*** Opening of Supplied entries ***

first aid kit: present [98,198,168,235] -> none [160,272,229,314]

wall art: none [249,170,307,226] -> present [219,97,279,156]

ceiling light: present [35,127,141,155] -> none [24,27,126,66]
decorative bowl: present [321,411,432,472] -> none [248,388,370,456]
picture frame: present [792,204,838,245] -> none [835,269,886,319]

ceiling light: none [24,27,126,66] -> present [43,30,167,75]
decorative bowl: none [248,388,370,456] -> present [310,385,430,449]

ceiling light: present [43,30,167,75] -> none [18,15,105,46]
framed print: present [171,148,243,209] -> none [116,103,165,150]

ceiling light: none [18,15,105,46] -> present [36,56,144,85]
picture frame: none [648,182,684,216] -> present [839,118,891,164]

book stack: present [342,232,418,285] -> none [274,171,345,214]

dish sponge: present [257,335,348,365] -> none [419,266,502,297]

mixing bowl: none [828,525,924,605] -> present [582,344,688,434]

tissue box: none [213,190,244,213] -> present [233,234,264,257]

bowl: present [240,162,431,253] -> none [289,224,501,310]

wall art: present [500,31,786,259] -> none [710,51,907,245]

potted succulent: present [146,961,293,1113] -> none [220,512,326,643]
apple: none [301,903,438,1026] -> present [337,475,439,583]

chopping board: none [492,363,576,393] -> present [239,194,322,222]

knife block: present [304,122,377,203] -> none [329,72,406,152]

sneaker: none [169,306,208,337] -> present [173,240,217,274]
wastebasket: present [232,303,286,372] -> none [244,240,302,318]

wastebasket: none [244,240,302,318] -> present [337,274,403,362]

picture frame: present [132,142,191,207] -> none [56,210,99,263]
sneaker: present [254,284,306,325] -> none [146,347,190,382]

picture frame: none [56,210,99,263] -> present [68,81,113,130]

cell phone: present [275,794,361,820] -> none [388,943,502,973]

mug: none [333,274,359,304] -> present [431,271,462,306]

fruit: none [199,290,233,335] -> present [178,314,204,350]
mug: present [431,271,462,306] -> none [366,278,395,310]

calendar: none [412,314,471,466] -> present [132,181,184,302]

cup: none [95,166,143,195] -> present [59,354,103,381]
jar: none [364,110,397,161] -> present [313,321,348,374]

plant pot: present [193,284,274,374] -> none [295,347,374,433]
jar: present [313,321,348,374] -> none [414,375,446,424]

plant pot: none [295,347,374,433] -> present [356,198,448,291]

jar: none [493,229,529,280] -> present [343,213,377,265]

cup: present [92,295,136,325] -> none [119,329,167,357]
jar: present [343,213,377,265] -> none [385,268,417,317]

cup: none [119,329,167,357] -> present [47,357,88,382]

*** Close of Supplied entries ***

# Exercise brief
Transcribe exactly, and only, the lines from the one with "cup: present [92,295,136,325]" through the last line of the data.

# Answer for the task
cup: present [92,295,136,325] -> none [119,329,167,357]
jar: present [343,213,377,265] -> none [385,268,417,317]

cup: none [119,329,167,357] -> present [47,357,88,382]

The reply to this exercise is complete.